When the spring semester began, students in the “Anthropology and Global Health” course at Trinity College had no idea just how timely their class discussions would become.
Each time he teaches the course, James A. Trostle, Scott M. Johnson ’97 Distinguished Professor of Anthropology, makes sure it addresses current health news from around the world. Early in the semester, he told students about a new coronavirus that was then taking hold in China. By the third week of class, the COVID-19 global health crisis was quickly becoming the most important topic in every day’s news. The very disease the students were studying eventually came to impact how they lived and how they learned, with all Trinity courses now being conducted remotely.
While the COVID-19 pandemic and its public health response unfold around the globe, Trostle’s course helps students understand public health problems and the organizations that exist to address them. “Public health is a complex field,” says Trostle. “We say it’s about health, but what we’re really studying is disease.”
Trostle, who holds a master’s degree in public health in epidemiology and a Ph.D. in medical anthropology, came to Trinity in 1998 after helping to manage a large international health program at the Harvard Institute for International Development. He served for 13 years on various advisory groups for the World Health Organization (WHO) and has been a co-principal investigator on projects studying diseases in coastal Ecuador since 2002. This semester he also is teaching “Medical Anthropology,” which challenges students to think about mortality and suffering and how those concepts impact beliefs and values.
“Teaching about diseases and systems of dealing with diseases when one particular disease is so permanently in our consciousness and in our daily practices gives us all kinds of occasions to think well—with an excessive number of specific opportunities—about how disease comes to mean different kinds of things,” Trostle says.
The “Global Health” class has been exploring topics including the meaning of a virus’s reproductive number, the importance of community-based studies, the problematics of measurement without comprehensive testing, and the populations and conditions in which a virus might thrive. “I want students to understand where the numbers that are thrown around about incidence, prevalence, risk, and fatality rates come from,” Trostle says. In one exercise, students give presentations about what organizations like the WHO might recommend doing during an epidemic.
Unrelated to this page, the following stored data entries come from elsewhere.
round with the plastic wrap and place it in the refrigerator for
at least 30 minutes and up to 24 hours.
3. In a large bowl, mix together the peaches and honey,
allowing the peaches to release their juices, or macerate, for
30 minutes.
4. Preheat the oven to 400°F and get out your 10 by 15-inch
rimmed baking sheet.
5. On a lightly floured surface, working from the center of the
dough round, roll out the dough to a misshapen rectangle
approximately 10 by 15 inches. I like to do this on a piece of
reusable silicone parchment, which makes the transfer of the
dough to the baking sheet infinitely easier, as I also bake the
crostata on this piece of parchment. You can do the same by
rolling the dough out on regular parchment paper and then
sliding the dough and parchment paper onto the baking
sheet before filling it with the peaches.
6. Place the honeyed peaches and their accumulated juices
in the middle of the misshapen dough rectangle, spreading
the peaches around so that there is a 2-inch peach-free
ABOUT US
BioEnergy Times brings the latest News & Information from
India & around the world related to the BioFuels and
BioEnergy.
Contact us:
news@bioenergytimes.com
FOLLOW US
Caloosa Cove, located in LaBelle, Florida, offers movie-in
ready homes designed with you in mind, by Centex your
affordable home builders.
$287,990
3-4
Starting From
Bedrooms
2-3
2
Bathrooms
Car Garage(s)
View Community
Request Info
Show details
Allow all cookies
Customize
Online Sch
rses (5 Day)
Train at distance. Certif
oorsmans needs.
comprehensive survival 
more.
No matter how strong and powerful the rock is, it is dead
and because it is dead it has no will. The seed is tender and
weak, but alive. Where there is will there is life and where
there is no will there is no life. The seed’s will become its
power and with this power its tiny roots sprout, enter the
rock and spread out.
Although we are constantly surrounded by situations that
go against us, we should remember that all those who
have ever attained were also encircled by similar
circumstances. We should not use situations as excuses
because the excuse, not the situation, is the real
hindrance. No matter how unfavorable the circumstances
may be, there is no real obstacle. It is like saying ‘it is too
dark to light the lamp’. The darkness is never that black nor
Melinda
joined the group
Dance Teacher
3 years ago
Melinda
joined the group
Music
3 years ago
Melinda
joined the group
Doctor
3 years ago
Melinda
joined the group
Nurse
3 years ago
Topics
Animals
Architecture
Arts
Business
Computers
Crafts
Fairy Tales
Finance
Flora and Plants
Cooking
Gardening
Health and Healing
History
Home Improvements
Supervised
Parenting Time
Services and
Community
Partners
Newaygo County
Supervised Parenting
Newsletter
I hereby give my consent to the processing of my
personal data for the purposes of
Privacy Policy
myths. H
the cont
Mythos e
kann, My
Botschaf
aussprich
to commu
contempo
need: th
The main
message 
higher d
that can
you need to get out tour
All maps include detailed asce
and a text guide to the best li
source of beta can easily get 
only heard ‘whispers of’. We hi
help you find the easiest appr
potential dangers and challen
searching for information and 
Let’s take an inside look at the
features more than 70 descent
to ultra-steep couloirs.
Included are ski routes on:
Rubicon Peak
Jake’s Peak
Alli Futter ’23 says she has learned about the different groups that monitor how a disease spreads and how to stop it. “There are a lot of complex dynamics between these ‘higher power’ establishments that I didn’t know existed,” she says. “It has been extremely helpful to cement the concepts and history we’ve been exploring in class because it is happening right before our eyes and is extremely relevant to us. Whenever a piece of the news of COVID-19 is shared, I find myself immediately thinking about the way in which the concepts in class are at work.”
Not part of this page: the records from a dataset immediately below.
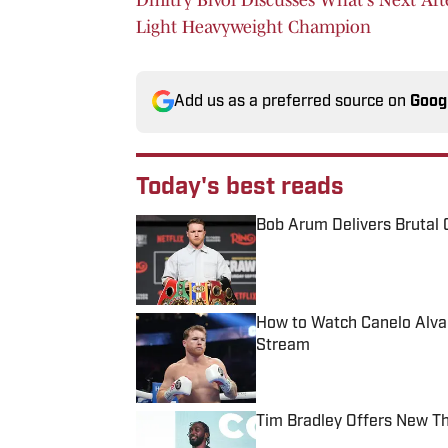
Light Heavyweight Champion
Add us as a preferred source on
Goog
Today's best reads
Bob Arum Delivers Brutal 
Published by on Invalid Date
How to Watch Canelo Alvare
Stream
Published by on Invalid Date
Tim Bradley Offers New T
Published by on Invalid Date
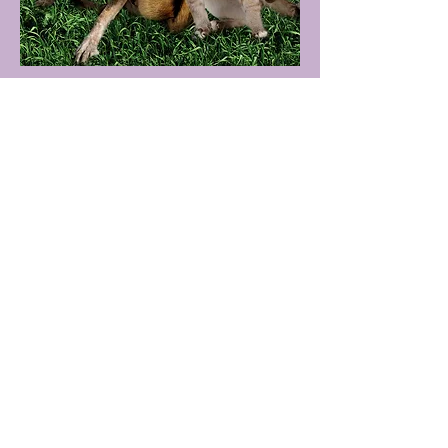
Volunteer
Samantha Skatula
Coming soon!
Read More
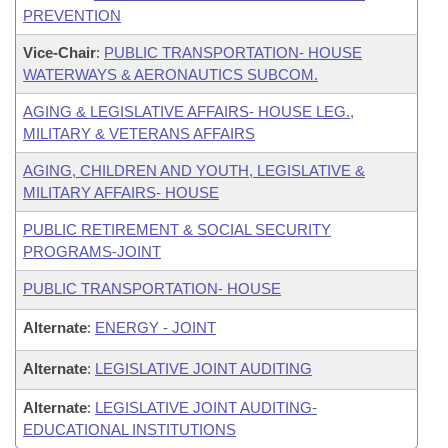
PREVENTION
Vice-Chair
:
PUBLIC TRANSPORTATION- HOUSE
WATERWAYS & AERONAUTICS SUBCOM.
AGING & LEGISLATIVE AFFAIRS- HOUSE LEG.,
MILITARY & VETERANS AFFAIRS
AGING, CHILDREN AND YOUTH, LEGISLATIVE &
MILITARY AFFAIRS- HOUSE
PUBLIC RETIREMENT & SOCIAL SECURITY
PROGRAMS-JOINT
PUBLIC TRANSPORTATION- HOUSE
Alternate
:
ENERGY - JOINT
Alternate
:
LEGISLATIVE JOINT AUDITING
Alternate
:
LEGISLATIVE JOINT AUDITING-
EDUCATIONAL INSTITUTIONS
Another of Trostle’s goals for the course is to help students be better able to analyze all the news they read about the pandemic and to think critically about the sources and motivations behind varying reports.
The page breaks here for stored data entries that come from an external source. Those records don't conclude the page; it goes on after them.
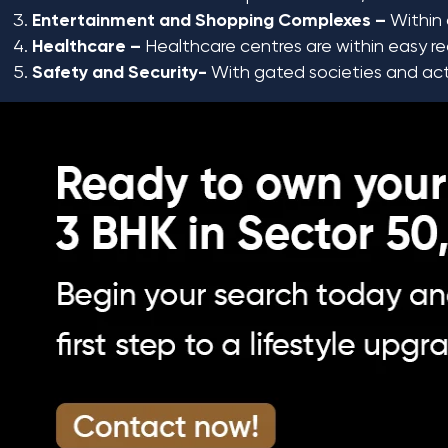
Entertainment and Shopping Complexes –
Within 
Healthcare –
Healthcare centres are within easy rea
Safety and Security-
With gated societies and activ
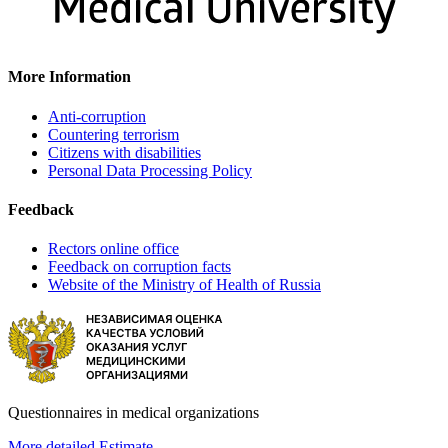
More Information
Anti-corruption
Countering terrorism
Citizens with disabilities
Personal Data Processing Policy
Feedback
Rectors online office
Feedback on corruption facts
Website of the Ministry of Health of Russia
Questionnaires in medical organizations
More detailed
Estimate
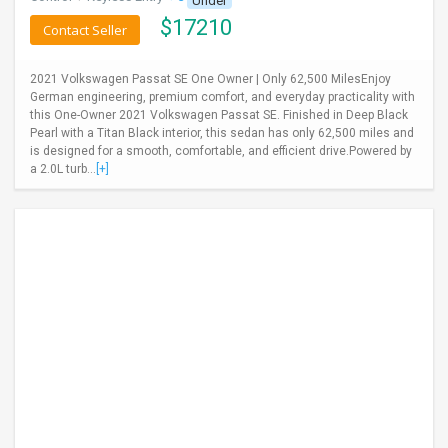
Under
$
17210
Contact Seller
2021 Volkswagen Passat SE One Owner | Only 62,500 MilesEnjoy
German engineering, premium comfort, and everyday practicality with
this One-Owner 2021 Volkswagen Passat SE. Finished in Deep Black
Pearl with a Titan Black interior, this sedan has only 62,500 miles and
is designed for a smooth, comfortable, and efficient drive.Powered by
a 2.0L turb...
[+]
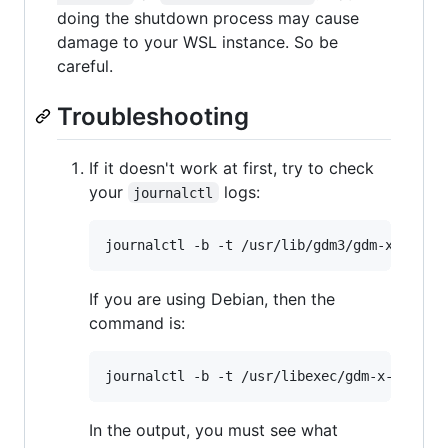
doing the shutdown process may cause
damage to your WSL instance. So be
careful.
Troubleshooting
If it doesn't work at first, try to check
your
logs:
journalctl
If you are using Debian, then the
command is:
In the output, you must see what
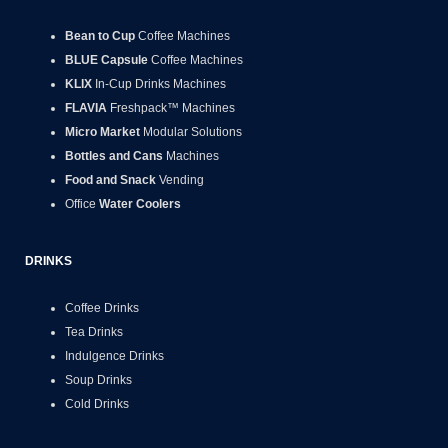
Bean to Cup
Coffee Machines
BLUE Capsule
Coffee Machines
KLIX
In-Cup Drinks Machines
FLAVIA
Freshpack™ Machines
Micro Market
Modular Solutions
Bottles and Cans
Machines
Food and Snack
Vending
Office
Water Coolers
DRINKS
Coffee Drinks
Tea Drinks
Indulgence Drinks
Soup Drinks
Cold Drinks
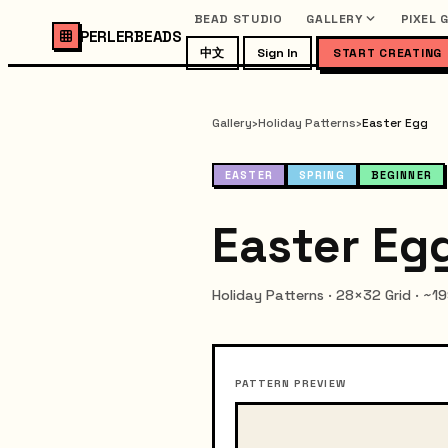
BEAD STUDIO
GALLERY
PIXEL 
PERLERBEADS
中文
Sign In
START CREATING
Gallery
›
Holiday Patterns
›
Easter Egg
EASTER
SPRING
BEGINNER
Easter Egg
Holiday Patterns · 28×32 Grid · ~1
PATTERN PREVIEW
Caroline Richards ’22, an anthropology and English double major, says she now recognizes the connection between fear and misinformation around COVID-19. “Professor Trostle taught us not only to be aware of the effects of the disease but also the effects of people changing their behavior in ways that are fueled by panic,” she says. “One of the most engaging lessons we had about COVID-19 was when Professor Trostle put a few articles up on the projector and picked them apart to find the root of their evidence, or lack thereof. Just by doing this, I found I was so much better equipped to intelligently analyze news articles and sift through all of the hate-fueled or fear-fueled media.”
A global health perspective, Trostle says, can help everyone understand the difference between thinking about disease as an individual experience versus a group experience. “There are many groups that are far more mortally influenced by this disease than others. Social stratification systematically influences both exposure and recovery inside and outside of the U.S.,” Trostle says. “The overarching message is that we are interconnected in many, many ways, and it’s in my interest as an educator to help my students understand, critique, and repair those connections in the future.”
Richards adds, “The fact that we are living through COVID-19 in real time is brutal, but it is also a valuable learning experience that Professor Trostle has allowed us to take full advantage of. This alone has definitely taught everyone in this class to look at global health in an entirely new way—one that is less simplistic and distanced.”